■ Exercise
Go through the data below and copy each line that includes "avait".

- Opening Delimiter -

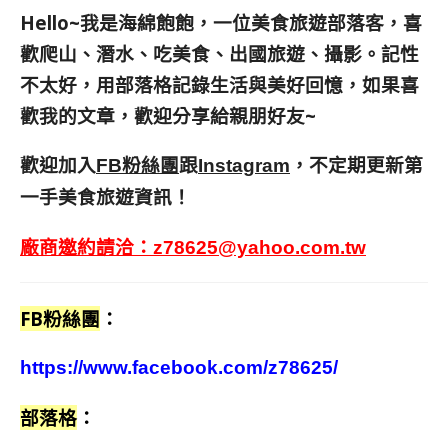
Hello~我是海綿飽飽，一位美食旅遊部落客，
喜
歡爬山、潛水、吃美食、出國旅遊、攝影。
記性
不太好，用部落格記錄生活與美好回憶，
如果喜
歡我的文章，歡迎分享給親朋好友
~
歡迎加入
跟
，不定期更新第
FB粉絲團
Instagram
一手美食旅遊資訊！
廠商邀約請洽：
z78625@yahoo.com.tw
FB粉絲團
：
https://www.facebook.com/z78625/
部落格
：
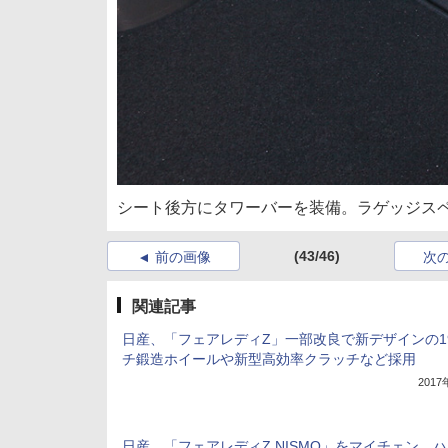
シート後方にタワーバーを装備。ラゲッジス
(43/46)
前の画像
次
関連記事
日産、「フェアレディZ」一部改良で新デザインの1
チ鍛造ホイールや新型高効率クラッチなど採用
201
日産、「フェアレディZ NISMO」をマイチェン、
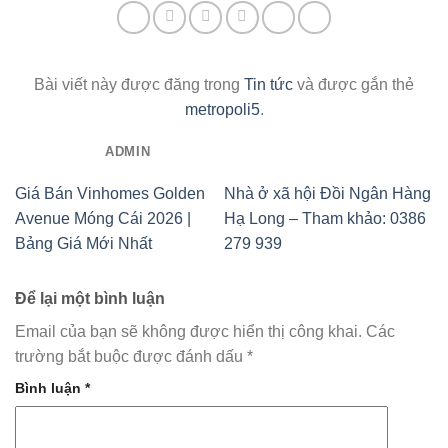
Bài viết này được đăng trong
Tin tức
và được gắn thẻ
metropoli5
.
ADMIN
Giá Bán Vinhomes Golden
Nhà ở xã hội Đồi Ngân Hàng
Avenue Móng Cái 2026 |
Hạ Long – Tham khảo: 0386
Bảng Giá Mới Nhất
279 939
Để lại một bình luận
Email của bạn sẽ không được hiển thị công khai.
Các
trường bắt buộc được đánh dấu
*
Bình luận
*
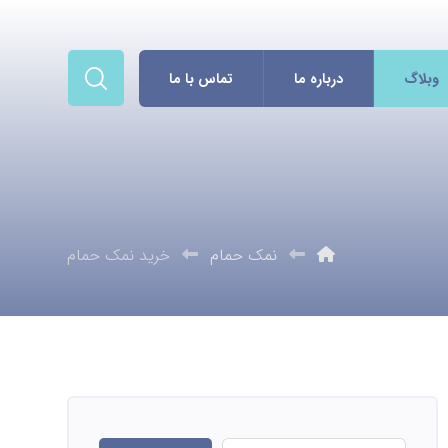
وبلاگ
درباره ما
تماس با ما
نمک حمام
خرید نمک حمام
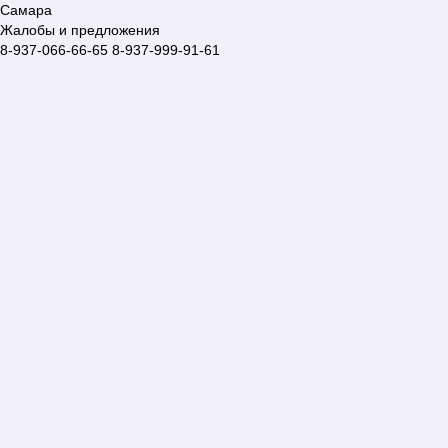
Самара
Жалобы и предложения
8-937-066-66-65
8-937-999-91-61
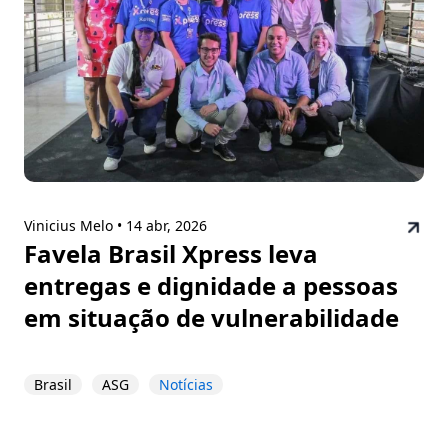
Vinicius Melo •
14 abr, 2026
Favela Brasil Xpress leva
entregas e dignidade a pessoas
em situação de vulnerabilidade
Brasil
ASG
Notícias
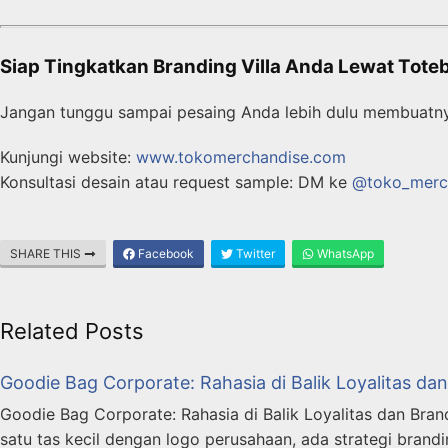
Siap Tingkatkan Branding Villa Anda Lewat Tot
Jangan tunggu sampai pesaing Anda lebih dulu membuatnya
Kunjungi website:
www.tokomerchandise.com
Konsultasi desain atau request sample: DM ke
@toko_merc
SHARE THIS
Facebook
Twitter
WhatsApp
Related Posts
Goodie Bag Corporate: Rahasia di Balik Loyalitas dan
Goodie Bag Corporate: Rahasia di Balik Loyalitas dan Brand
satu tas kecil dengan logo perusahaan, ada strategi brand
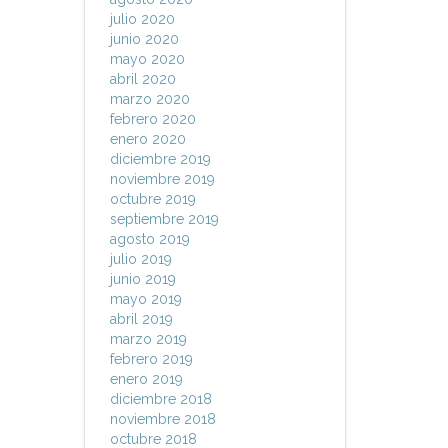
julio 2020
junio 2020
mayo 2020
abril 2020
marzo 2020
febrero 2020
enero 2020
diciembre 2019
noviembre 2019
octubre 2019
septiembre 2019
agosto 2019
julio 2019
junio 2019
mayo 2019
abril 2019
marzo 2019
febrero 2019
enero 2019
diciembre 2018
noviembre 2018
octubre 2018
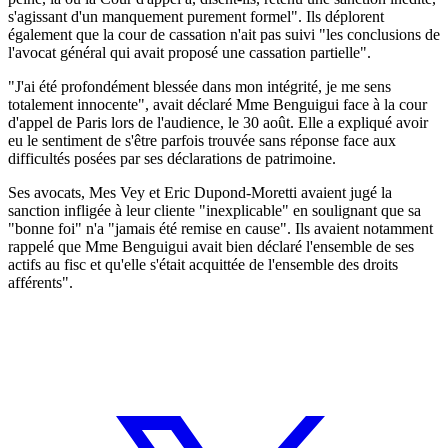
s'agissant d'un manquement purement formel". Ils déplorent
également que la cour de cassation n'ait pas suivi "les conclusions de
l'avocat général qui avait proposé une cassation partielle".
"J'ai été profondément blessée dans mon intégrité, je me sens
totalement innocente", avait déclaré Mme Benguigui face à la cour
d'appel de Paris lors de l'audience, le 30 août. Elle a expliqué avoir
eu le sentiment de s'être parfois trouvée sans réponse face aux
difficultés posées par ses déclarations de patrimoine.
Ses avocats, Mes Vey et Eric Dupond-Moretti avaient jugé la
sanction infligée à leur cliente "inexplicable" en soulignant que sa
"bonne foi" n'a "jamais été remise en cause". Ils avaient notamment
rappelé que Mme Benguigui avait bien déclaré l'ensemble de ses
actifs au fisc et qu'elle s'était acquittée de l'ensemble des droits
afférents".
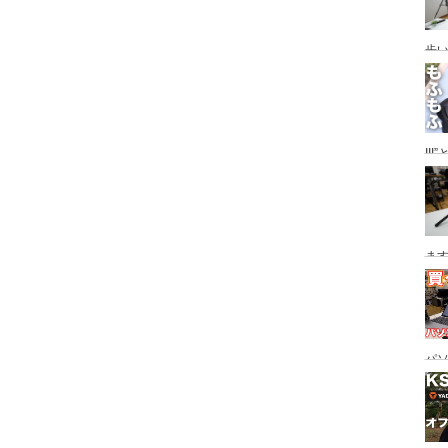
歩い
ザ
II
ー”
策/
ます
ス
にも
パ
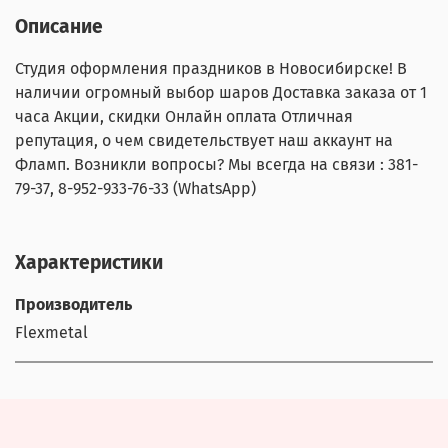
Описание
Студия оформления праздников в Новосибирске! В
наличии огромный выбор шаров Доставка заказа от 1
часа Акции, скидки Онлайн оплата Отличная
репутация, о чем свидетельствует наш аккаунт на
Фламп. Возникли вопросы? Мы всегда на связи : 381-
79-37, 8-952-933-76-33 (WhatsApp)
Характеристики
Производитель
Flexmetal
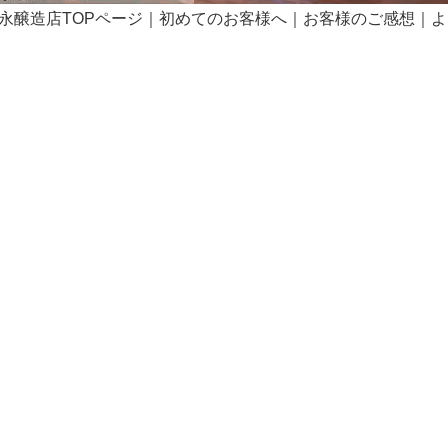
永醸造店TOPページ
｜
初めてのお客様へ
｜
お客様のご感想
｜
よ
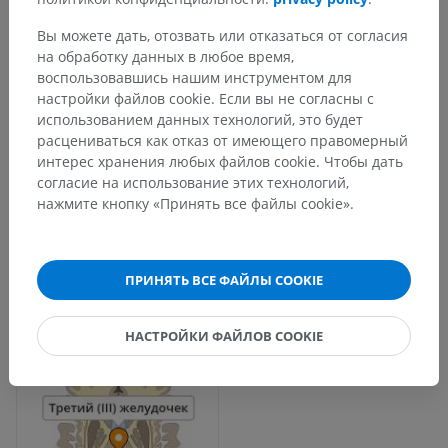
Вы можете дать, отозвать или отказаться от согласия
на обработку данных в любое время,
воспользовавшись нашим инструментом для
настройки файлов cookie. Если вы не согласны с
использованием данных технологий, это будет
расцениваться как отказ от имеющего правомерный
интерес хранения любых файлов cookie. Чтобы дать
согласие на использование этих технологий,
нажмите кнопку «Принять все файлы cookie».
ПРИНЯТЬ ВСЕ ФАЙЛЫ COOKIE
НАСТРОЙКИ ФАЙЛОВ COOKIE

- Closing Delimiter -

■ Response to the exercise
l'avocat général qui avait proposé une cassation partielle".
totalement innocente", avait déclaré Mme Benguigui face à la cour
rappelé que Mme Benguigui avait bien déclaré l'ensemble de ses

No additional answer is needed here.